Your SIEM is built to translate and transform events from multiple devices with different logging standards. The process of bringing events from multiple sources, extracting the the right information and then translating the basis of the event to a common context is done by the extractors.

Overview

Events are collected by the connectors and handed over to the extractors. Extractors work in tandem to parse the inbound event and extract key data points from the event. These data points are mapped into fields or keys that form a part of the DNIF Data Model (DDM). Extractors are able to -

Parse - events at extremely high speeds
Transform - native key names to match the DDM
Substitue - event to normalize to a common structure
Annotate - known events with stream names, subsystems and actions

Depending upon the format followed by the log source, extractors use three strategies to parse events. This allows DNIF to use the best strategy to efficiently parse out events.

Features

The core capabilities across extractor types remains the same, below are the key features available -

Conveniently extract data from different formats - JSON, Key / Value pairs or raw syslog
Correctly classify data streams or events from different sources without being provided a pre-configured configuration
Auto extract fields based on format
Manually extract fields on custom or non-discrpt formats
Classifying data from event sources into streams
Provide annotations on data from each stream
Substitute and transform data into a common language

Extractor families

There are three primary extractor families available with DNIF, namely -

JSON extractor
Key / Value pair (KV) extractor
Regex based extractors (Traditional DNIF Parsers)

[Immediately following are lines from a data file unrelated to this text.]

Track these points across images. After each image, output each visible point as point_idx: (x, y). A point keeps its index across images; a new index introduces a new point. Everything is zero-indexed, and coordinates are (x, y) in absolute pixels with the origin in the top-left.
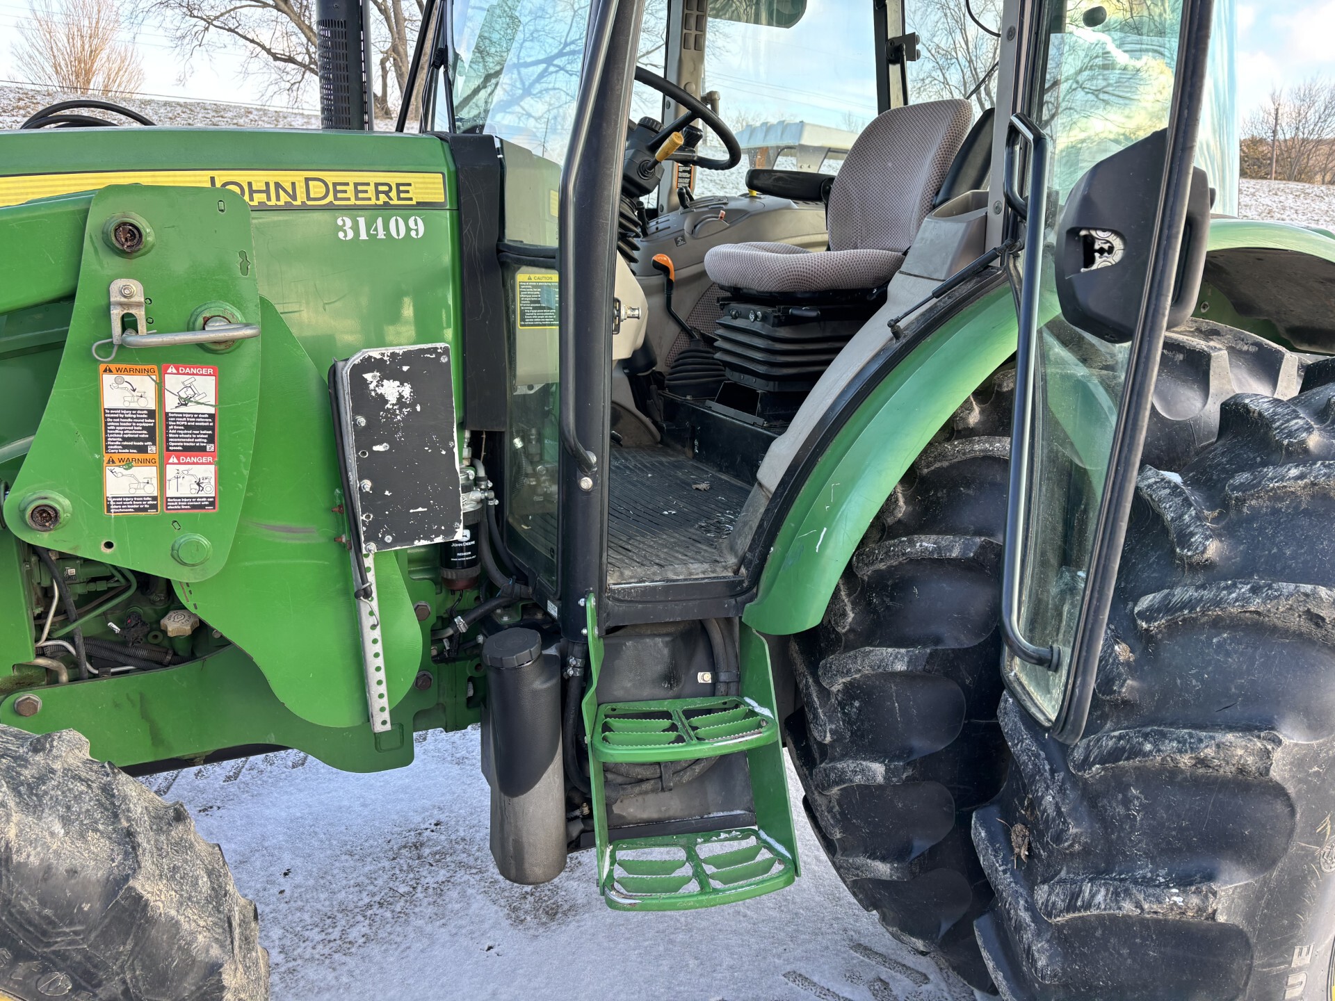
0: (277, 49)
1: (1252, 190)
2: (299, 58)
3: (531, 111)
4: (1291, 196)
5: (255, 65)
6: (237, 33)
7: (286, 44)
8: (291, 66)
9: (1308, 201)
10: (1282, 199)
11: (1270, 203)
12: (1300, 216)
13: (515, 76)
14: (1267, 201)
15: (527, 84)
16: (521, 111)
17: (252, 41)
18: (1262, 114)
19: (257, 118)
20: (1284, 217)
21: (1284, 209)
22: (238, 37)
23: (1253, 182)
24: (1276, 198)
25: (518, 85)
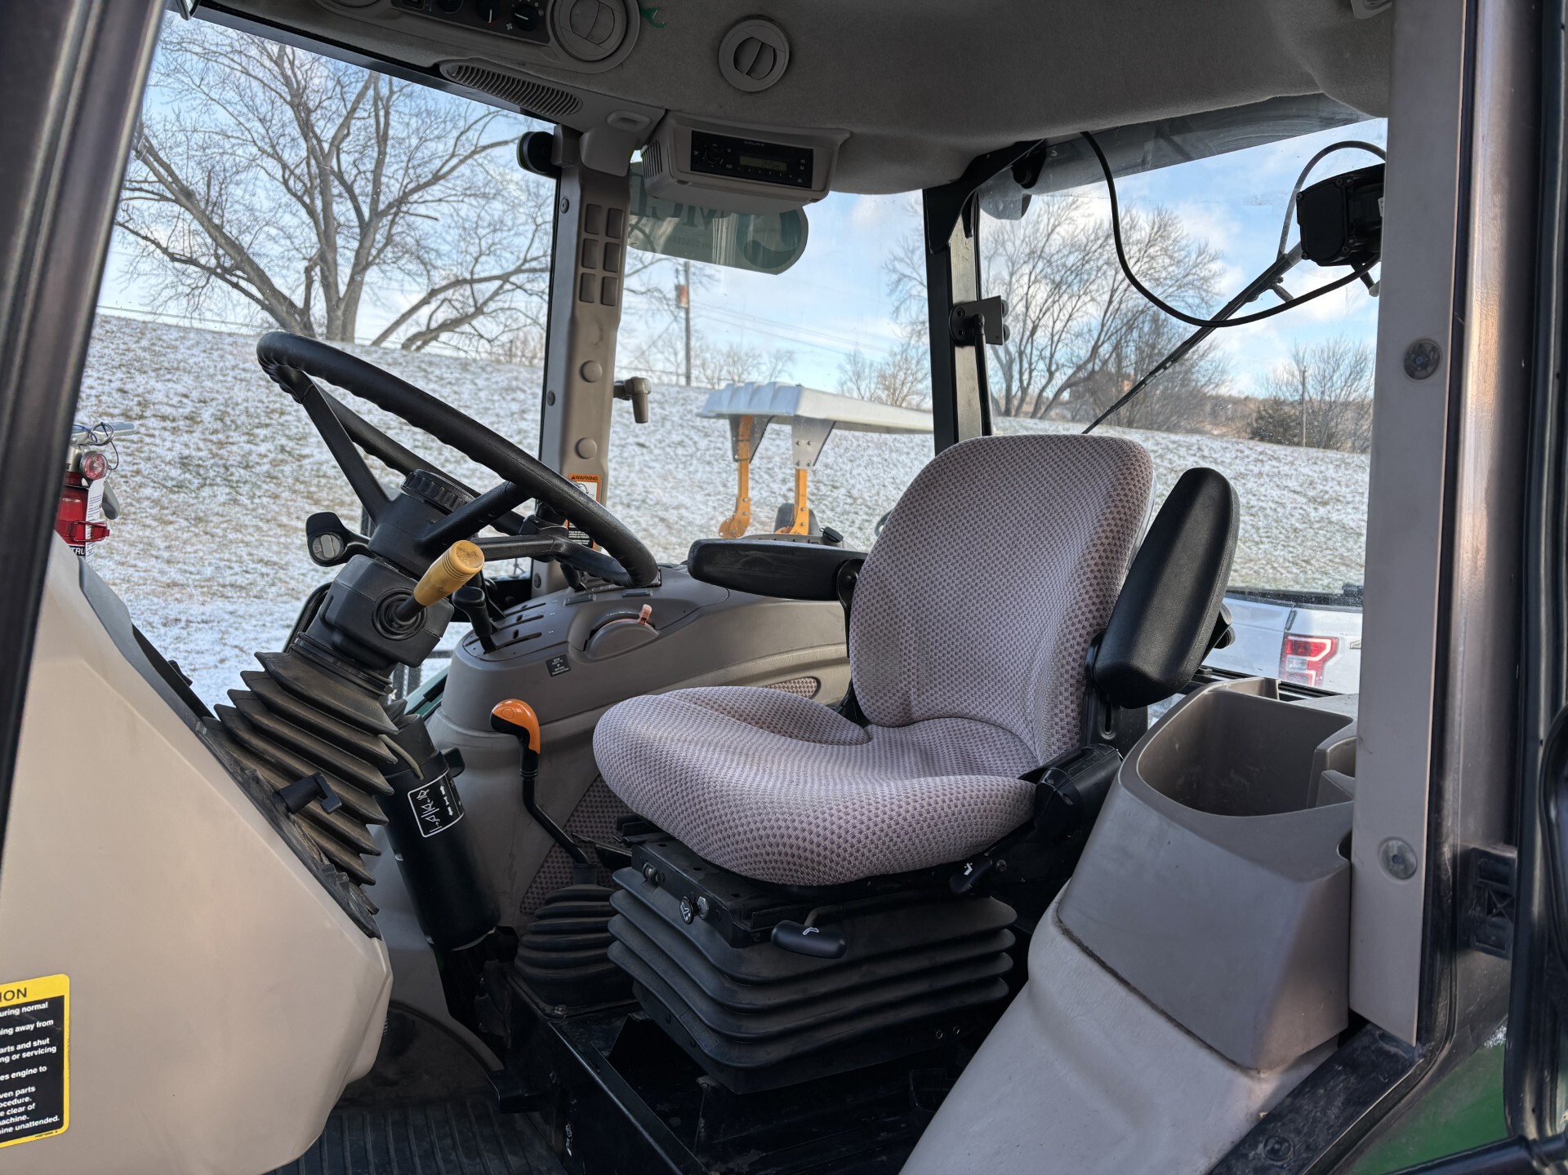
0: (177, 248)
1: (1290, 459)
2: (203, 261)
3: (482, 333)
4: (1331, 466)
5: (145, 266)
6: (127, 228)
7: (187, 244)
8: (192, 268)
9: (1350, 472)
10: (1323, 468)
11: (1310, 473)
12: (1344, 488)
13: (468, 292)
14: (1306, 470)
15: (480, 301)
16: (473, 331)
17: (146, 238)
18: (1286, 376)
19: (115, 329)
20: (1327, 488)
21: (1326, 479)
22: (127, 232)
23: (1290, 449)
24: (1316, 468)
25: (471, 301)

DNIF v9 introduced the JSON and the KV extractor, before all parsers were based on regular expressions or regex. However, due to the evolution of structured logging and JSON, several OEMs use JSON or KV pairs to encode vital information into events.

Key differences

JSON / KV based extractors are only able to extract data from structured log formats, a large part of source devices are still logging in unstructured natural language. Events in unstructured natural language need to be parsed individually where each field or the context needs to be extracted using a regular expression.

Each event is therefore unique and has an unique parser or regular expression. Therefore if there is a change in the data format, the regular expression can break and the parser can result in an error.

Against this, JSON / KV extractors are resilient and are accomodating towards format changes and vendor updates.

DNIF Hypescale SIEM hence encourages its patrons to use published Integration Manuals (Ingesting Data > Automation) in order for DNIF supported Extractors to work seemlessly.